Saved entries
- - - - -

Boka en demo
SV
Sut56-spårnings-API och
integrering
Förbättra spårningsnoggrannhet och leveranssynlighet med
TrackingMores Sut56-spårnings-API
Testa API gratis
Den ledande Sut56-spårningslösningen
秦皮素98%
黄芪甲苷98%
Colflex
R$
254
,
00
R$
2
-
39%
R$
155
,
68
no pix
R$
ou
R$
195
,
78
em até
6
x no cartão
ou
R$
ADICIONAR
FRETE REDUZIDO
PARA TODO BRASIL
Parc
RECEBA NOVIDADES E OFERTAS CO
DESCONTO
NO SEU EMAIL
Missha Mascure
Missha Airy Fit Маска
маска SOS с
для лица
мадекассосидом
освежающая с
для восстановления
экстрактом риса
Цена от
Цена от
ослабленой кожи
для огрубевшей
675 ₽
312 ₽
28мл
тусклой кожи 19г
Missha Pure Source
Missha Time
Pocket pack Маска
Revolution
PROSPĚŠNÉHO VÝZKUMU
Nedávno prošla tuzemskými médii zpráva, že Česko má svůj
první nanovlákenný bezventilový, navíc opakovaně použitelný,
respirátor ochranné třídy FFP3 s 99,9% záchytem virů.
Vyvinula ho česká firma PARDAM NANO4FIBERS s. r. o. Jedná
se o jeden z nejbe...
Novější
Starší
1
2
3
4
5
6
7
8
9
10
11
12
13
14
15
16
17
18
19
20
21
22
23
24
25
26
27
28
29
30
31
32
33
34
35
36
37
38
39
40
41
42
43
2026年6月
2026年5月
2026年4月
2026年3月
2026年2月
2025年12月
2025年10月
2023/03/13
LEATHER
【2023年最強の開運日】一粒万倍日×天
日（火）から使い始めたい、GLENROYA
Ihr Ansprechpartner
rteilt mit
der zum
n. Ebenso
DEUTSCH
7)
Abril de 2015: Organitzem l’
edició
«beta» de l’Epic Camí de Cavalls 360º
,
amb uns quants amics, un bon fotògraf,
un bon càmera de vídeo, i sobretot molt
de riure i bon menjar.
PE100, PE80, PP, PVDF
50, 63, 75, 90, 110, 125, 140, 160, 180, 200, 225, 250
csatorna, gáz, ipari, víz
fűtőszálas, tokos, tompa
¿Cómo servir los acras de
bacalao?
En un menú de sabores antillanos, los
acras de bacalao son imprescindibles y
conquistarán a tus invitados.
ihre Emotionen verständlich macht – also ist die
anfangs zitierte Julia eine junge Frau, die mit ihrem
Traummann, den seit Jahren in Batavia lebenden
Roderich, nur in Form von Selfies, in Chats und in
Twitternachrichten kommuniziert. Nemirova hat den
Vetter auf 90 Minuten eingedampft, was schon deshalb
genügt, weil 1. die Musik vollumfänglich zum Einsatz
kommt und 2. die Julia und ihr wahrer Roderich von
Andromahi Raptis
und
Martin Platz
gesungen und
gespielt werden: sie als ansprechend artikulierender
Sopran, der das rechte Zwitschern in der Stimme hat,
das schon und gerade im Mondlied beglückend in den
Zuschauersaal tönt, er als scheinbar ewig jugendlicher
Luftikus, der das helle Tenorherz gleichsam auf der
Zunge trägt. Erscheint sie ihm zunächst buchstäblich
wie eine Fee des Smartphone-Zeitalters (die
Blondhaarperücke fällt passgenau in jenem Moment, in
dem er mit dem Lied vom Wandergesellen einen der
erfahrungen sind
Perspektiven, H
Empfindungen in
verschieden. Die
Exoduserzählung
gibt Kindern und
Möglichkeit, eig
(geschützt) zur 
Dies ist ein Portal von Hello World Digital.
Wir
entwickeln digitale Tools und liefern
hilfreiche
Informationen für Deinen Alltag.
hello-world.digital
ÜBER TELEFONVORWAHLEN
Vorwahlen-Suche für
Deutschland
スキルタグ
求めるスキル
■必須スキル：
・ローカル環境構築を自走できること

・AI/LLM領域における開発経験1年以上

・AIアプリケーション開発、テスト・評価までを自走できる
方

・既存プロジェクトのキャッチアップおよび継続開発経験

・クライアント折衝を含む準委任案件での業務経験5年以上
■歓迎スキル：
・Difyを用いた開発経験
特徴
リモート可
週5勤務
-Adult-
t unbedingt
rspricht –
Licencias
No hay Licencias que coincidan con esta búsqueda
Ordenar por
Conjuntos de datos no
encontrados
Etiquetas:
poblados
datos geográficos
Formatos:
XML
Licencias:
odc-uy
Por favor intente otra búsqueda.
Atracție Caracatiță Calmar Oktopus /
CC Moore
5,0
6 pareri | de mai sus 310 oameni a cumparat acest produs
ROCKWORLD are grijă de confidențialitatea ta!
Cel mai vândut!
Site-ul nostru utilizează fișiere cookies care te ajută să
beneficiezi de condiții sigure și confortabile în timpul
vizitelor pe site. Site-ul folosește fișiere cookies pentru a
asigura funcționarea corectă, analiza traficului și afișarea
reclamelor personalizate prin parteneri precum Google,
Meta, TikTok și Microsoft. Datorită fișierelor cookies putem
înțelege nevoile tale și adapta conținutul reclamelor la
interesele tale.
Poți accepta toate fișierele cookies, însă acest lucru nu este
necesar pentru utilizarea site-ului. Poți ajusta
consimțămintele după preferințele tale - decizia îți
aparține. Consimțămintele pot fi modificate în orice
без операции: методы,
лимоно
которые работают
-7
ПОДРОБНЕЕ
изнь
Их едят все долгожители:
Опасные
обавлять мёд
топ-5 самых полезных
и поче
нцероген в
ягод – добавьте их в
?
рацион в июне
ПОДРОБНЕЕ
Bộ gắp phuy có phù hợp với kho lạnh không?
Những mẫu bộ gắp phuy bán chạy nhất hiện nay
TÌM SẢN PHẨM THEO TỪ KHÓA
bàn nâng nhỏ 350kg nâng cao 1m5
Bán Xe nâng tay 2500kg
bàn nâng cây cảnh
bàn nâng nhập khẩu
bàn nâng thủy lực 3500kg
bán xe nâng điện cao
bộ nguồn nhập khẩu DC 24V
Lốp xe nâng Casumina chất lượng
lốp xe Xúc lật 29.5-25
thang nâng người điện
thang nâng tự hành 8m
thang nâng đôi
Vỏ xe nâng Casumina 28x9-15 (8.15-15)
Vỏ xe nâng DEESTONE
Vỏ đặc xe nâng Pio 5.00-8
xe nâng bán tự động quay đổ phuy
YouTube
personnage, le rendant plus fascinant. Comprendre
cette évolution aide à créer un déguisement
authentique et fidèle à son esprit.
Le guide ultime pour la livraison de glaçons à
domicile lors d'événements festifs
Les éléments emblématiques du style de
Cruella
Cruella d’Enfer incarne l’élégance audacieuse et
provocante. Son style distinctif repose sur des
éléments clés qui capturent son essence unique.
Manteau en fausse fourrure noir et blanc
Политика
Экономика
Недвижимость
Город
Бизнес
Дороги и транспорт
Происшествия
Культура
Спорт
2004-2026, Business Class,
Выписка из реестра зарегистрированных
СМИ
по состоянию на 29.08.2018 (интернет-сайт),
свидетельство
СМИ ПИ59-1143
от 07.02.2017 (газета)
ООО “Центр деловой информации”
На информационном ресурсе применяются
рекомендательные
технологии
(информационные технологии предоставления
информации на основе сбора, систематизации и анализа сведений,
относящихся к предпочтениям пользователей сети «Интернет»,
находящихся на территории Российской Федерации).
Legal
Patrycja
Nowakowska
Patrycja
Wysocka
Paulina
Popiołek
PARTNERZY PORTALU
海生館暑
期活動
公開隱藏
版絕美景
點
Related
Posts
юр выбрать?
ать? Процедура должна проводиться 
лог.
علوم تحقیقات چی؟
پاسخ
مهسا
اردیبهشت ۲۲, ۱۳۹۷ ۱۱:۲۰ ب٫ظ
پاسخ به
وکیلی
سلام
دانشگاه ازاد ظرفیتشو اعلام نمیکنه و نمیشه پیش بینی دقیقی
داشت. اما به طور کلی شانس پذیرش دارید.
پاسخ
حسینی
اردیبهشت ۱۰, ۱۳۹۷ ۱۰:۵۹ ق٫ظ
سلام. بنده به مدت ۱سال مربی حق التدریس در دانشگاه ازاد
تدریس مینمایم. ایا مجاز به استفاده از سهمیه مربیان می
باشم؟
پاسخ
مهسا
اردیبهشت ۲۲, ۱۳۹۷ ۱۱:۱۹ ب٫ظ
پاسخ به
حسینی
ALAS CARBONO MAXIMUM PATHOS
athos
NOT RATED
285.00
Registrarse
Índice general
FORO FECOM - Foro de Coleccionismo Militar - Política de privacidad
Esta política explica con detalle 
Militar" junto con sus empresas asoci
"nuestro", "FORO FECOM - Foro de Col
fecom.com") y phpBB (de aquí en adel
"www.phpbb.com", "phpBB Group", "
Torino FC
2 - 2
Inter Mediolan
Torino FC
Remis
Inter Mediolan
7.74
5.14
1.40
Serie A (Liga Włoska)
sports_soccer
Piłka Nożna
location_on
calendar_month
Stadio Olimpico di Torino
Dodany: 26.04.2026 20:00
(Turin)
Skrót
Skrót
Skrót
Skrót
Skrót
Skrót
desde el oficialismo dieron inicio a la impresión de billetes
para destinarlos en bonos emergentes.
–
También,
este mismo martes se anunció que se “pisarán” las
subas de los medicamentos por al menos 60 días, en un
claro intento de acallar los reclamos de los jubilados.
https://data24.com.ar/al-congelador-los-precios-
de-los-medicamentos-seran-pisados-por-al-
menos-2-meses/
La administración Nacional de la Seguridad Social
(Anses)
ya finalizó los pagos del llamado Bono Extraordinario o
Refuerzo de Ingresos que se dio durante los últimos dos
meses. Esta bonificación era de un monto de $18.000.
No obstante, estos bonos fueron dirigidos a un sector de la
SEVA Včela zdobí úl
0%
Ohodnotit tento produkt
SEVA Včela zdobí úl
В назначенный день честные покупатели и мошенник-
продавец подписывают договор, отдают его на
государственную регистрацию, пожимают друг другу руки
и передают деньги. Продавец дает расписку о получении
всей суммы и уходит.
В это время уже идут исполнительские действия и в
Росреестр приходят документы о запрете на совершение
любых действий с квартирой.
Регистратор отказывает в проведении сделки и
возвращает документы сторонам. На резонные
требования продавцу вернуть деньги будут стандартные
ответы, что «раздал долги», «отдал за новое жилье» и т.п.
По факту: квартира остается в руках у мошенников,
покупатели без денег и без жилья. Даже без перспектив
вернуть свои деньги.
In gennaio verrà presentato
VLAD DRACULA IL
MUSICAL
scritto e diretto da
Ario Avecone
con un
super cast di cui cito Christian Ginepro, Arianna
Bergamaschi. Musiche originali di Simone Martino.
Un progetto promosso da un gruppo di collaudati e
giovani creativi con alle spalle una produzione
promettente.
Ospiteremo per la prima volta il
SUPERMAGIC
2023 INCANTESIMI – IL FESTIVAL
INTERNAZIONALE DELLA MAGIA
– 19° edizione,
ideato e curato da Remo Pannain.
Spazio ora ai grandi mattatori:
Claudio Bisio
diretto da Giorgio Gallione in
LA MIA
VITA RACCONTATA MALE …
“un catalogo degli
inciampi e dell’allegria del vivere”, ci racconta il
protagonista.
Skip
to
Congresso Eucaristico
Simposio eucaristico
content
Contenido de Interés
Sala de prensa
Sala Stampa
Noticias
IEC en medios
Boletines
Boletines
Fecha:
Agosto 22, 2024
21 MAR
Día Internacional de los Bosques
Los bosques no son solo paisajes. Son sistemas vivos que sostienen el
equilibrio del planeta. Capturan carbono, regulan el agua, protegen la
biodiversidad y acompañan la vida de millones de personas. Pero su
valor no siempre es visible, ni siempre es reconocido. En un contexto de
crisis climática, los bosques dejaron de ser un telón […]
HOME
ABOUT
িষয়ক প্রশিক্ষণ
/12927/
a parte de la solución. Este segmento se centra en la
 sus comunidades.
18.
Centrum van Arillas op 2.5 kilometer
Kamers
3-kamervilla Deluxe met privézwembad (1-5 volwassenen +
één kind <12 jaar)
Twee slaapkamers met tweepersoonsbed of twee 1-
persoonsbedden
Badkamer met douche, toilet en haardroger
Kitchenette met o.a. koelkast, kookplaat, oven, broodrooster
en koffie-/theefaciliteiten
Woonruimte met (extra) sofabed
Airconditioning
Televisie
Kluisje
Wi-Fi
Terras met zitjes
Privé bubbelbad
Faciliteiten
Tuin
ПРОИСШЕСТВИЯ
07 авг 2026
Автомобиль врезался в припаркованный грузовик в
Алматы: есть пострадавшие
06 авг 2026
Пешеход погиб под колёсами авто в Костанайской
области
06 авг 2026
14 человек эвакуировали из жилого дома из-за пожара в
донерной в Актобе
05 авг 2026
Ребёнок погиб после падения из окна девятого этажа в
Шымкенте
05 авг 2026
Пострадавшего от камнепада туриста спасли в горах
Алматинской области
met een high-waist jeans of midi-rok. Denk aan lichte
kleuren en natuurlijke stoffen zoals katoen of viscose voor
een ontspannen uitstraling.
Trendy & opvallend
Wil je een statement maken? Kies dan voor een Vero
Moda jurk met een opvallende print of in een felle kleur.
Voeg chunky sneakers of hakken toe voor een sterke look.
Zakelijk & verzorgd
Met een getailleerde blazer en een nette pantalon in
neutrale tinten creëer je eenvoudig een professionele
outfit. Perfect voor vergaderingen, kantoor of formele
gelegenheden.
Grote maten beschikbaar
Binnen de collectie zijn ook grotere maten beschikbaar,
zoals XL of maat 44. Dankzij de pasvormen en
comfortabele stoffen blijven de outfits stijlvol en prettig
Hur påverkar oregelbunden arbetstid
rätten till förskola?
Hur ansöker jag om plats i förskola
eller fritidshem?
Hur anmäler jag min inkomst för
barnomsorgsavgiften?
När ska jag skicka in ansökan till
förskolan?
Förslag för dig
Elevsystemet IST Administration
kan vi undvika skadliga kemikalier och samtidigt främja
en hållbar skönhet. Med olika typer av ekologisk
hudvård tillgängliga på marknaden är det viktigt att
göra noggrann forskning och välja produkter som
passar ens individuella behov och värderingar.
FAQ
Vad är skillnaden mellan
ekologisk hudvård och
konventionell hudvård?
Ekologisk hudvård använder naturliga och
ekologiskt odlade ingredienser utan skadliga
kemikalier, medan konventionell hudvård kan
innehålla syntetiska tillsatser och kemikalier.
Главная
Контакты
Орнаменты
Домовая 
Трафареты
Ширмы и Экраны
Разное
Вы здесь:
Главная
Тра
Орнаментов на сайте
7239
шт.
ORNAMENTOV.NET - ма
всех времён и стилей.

- - - - -

Arrange the stretch from the start of the entries through the line containing "для огрубевшей" as a Markdown table with the columns Row and Line. Give each row its number, leave out blank lines, and include no other lines.

**RESULT OF THIS EXERCISE**
| Row | Line |
|---|---|
| 1 | Boka en demo |
| 2 | SV |
| 3 | Sut56-spårnings-API och |
| 4 | integrering |
| 5 | Förbättra spårningsnoggrannhet och leveranssynlighet med |
| 6 | TrackingMores Sut56-spårnings-API |
| 7 | Testa API gratis |
| 8 | Den ledande Sut56-spårningslösningen |
| 9 | 秦皮素98% |
| 10 | 黄芪甲苷98% |
| 11 | Colflex |
| 12 | R$ |
| 13 | 254 |
| 14 | , |
| 15 | 00 |
| 16 | R$ |
| 17 | 2 |
| 18 | - |
| 19 | 39% |
| 20 | R$ |
| 21 | 155 |
| 22 | , |
| 23 | 68 |
| 24 | no pix |
| 25 | R$ |
| 26 | ou |
| 27 | R$ |
| 28 | 195 |
| 29 | , |
| 30 | 78 |
| 31 | em até |
| 32 | 6 |
| 33 | x no cartão |
| 34 | ou |
| 35 | R$ |
| 36 | ADICIONAR |
| 37 | FRETE REDUZIDO |
| 38 | PARA TODO BRASIL |
| 39 | Parc |
| 40 | RECEBA NOVIDADES E OFERTAS CO |
| 41 | DESCONTO |
| 42 | NO SEU EMAIL |
| 43 | Missha Mascure |
| 44 | Missha Airy Fit Маска |
| 45 | маска SOS с |
| 46 | для лица |
| 47 | мадекассосидом |
| 48 | освежающая с |
| 49 | для восстановления |
| 50 | экстрактом риса |
| 51 | Цена от |
| 52 | Цена от |
| 53 | ослабленой кожи |
| 54 | для огрубевшей |